Personal information
- National team: France
- Born: Mugisha May 10, 1991 (age 35)

Sport
- Sport: Long jump
- Disability class: T44

Achievements and titles
- Paralympic finals: 2012 Summer Paralympics; 2016 Summer Paralympics;

= Jean-Baptiste Alaize =

French athletics competitor

Jean-Baptiste Alaize (born 10 May 1991) is a French athlete with an amputated tibia, who specialises in sprint and long jump. He represented France at the Paralympic Games in 2012 and 2016.

==Biography==
Jean-Baptiste Alaize, originally named Mugisha, was born on 10 May 1991 in Muyinga Province, Burundi. He was one of six siblings and his father was in the military. On 23 October 1994, during the Burundian Civil War, his village was attacked by Hutu neighbors. His mother was decapitated in front of him and he was left for dead. He had his leg amputated and was abandoned by his father. In 1998, he was adopted by Robert and Daniele Alaize, a couple from Montélimar, France. There he was renamed to Jean-Baptiste Alaize.

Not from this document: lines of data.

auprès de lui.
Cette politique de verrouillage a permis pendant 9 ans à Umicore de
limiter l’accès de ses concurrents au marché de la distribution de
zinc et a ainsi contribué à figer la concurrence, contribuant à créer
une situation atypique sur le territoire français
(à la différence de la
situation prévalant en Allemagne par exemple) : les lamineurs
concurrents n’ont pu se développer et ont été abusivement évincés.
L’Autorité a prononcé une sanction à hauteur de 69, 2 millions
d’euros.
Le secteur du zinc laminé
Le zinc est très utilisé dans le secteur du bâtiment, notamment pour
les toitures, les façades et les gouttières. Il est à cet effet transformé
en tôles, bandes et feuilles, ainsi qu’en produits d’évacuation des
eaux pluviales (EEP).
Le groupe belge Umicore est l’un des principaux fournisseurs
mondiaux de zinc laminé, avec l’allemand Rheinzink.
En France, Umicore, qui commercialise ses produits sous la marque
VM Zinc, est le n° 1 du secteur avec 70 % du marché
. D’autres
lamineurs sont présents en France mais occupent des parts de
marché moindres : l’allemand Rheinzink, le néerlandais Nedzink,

In Montélimar, Jean-Baptiste and his adoptive brother Julien were the only black people, and they often faced bullying and racism. During a sports day at his school, he discovered that he had a talent for running when he was chosen to be last in a relay race and he caught up with the other competitors. When his class learned that Alaize had a prosthetic leg, he gained respect from his classmates. His physical education teacher advised him to join a local athletics club, and he began to regularly win against non-disabled runners. Alaize considered Oscar Pistorius to be his hero, and he wanted a running blade like him. His parents organized fundraising to pay for it.

Alaize began to specialize in sprinting and long-jumping. He made his Paralympic debut at the 2012 Summer Paralympics in London and placed fifth in the T44 men's long jump event at the 2016 Summer Paralympics in Rio de Janeiro. In 2016, Alaize became a "Champion of Peace", one of 100 athletes promoting social unity, under the patronage of Albert II, Prince of Monaco. He is featured in the 2020 documentary film Rising Phoenix.